Every year in the early summer, the Church celebrates Trinity Sunday. It’s one of those interesting solemnities that has a limited amount of possible topics for popular preaching.

Inevitably, some homilists go too far into the intricacies of Trinitarian theology, while others are overly cavalier and preach multiple unintentional false teachings about the Godhead.

In such a scenario, what’s the middle ground? Where can a homilist turn to find help in guiding twenty-first century believers into a better understanding of the mystery and power of God who dwells in a forever community of persons?

There are many possible avenues, but the one favored in our times is the very simple and accessible notion of the family. As Pope Saint John Paul II taught, “God in his innermost essence is not solitude, but family.” And there it is! This is the interpretative key that has assisted multitudes of Christians to encounter and more deeply appreciate the reality of the Trinitarian God.

But why speak of such summer fun? This is the Sunday after Christmas, and surely we can avoid such high-leveled theological inquiries. Or can we?

It seems that this particular Sunday, named “Holy Family Sunday,” is a beautiful complement to Trinity Sunday. On this beautiful feast day, we can see the human side of a God who dwells eternally as family. As in heaven, so on earth. As the Father, Son, and Holy Spirit live in perfect unity, so in a similar way Jesus, Mary, and Joseph lived a holy life.

In a uniquely human way, this radically peculiar family, reflected on earth the all-powerful and ever-living union of the Father, the Son, and the Holy Spirit. Like the Divine Family, the three members of this single earthly family – the God-Man, the perfected Virgin-Mother, and the Most Chaste Spouse – all lived together seeking to form a communion of love and selfless service. And so, the Holy Family serves as an icon of the Triune God.

In being such a window into the inner life of the Holy Trinity, the Holy Family stands as a model for every family on earth.

Saint Paul tells us that every family receives its name from the heavens. And every Christian family is given a weight of glory as it receives the vocation to live the Trinitarian life on earth. This is not an easy task and every positive example and every form of assistance is needed. To such a need, the Holy Family is paramount.

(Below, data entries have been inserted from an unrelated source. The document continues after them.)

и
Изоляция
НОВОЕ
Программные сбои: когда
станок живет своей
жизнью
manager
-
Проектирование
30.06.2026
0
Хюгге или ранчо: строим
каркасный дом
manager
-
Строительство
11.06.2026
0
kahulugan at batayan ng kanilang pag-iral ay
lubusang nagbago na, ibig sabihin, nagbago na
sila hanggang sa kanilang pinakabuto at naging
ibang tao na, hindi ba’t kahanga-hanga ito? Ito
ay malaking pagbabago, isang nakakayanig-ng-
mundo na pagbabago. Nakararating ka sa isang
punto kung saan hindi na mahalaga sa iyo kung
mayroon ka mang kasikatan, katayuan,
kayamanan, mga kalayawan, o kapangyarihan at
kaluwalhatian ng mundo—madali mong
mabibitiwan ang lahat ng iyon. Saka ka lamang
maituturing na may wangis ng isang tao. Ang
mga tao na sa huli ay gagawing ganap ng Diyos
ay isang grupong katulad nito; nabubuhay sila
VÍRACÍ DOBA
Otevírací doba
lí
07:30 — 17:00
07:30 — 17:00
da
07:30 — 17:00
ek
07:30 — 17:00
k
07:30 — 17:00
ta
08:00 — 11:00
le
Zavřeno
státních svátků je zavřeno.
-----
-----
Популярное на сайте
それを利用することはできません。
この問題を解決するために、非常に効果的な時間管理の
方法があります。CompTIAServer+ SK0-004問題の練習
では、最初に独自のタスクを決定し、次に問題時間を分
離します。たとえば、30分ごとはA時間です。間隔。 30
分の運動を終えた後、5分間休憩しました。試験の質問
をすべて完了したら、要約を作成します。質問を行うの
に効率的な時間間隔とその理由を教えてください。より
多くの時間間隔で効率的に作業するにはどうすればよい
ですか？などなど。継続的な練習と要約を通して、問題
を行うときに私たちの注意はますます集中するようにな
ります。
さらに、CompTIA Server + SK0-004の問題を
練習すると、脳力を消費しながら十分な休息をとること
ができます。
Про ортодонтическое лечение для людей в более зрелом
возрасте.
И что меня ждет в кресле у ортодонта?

Drawing from the lives of Jesus, Mary, and Joseph, the Christian family is marked by the love that is shared between its members: parents to children, children to parents, siblings among themselves, and the nuclear family to the extended family. The Christian family labors to be zealous in its faith, ardent in its charity, and firm in its hope. The family dedicated to the Lord Jesus desires to be a place of prayer, mercy, hospitality, and kindness.

Never closing in on itself, the Christian family seeks to share the love it possesses within itself. As such, it has a heart for the poor, the marginalized, and the forgotten. It desires to be an oasis for the weary and the downtrodden.

As the Christian family is inspired by the Holy Family of Jesus, Mary, and Joseph, as they display the life of the Triune God, so the Christian family itself also begins to display the interior life of the Trinity. And so, in these ways, we can see the basis of the teaching of the Catechism of the Catholic Church that tells us: “The Christian family is a communion of persons, a sign and image of the communion of the Father and the Son in the Holy Spirit.”

This is a message worth repeating. It’s one that is needed not only on Trinity Sunday but on Holy Family Sunday as well since, as human beings and as families in the midst of the world, we have to see both sides of the beautiful mystery of God, who dwells forever as family.

And so, on this Holy Family Sunday, we stop and dedicate some of our holiday slumber to consider Jesus, Mary, and Joseph. We thank them for their modeling of the Trinitarian life, as every Christian family attempts to do the same.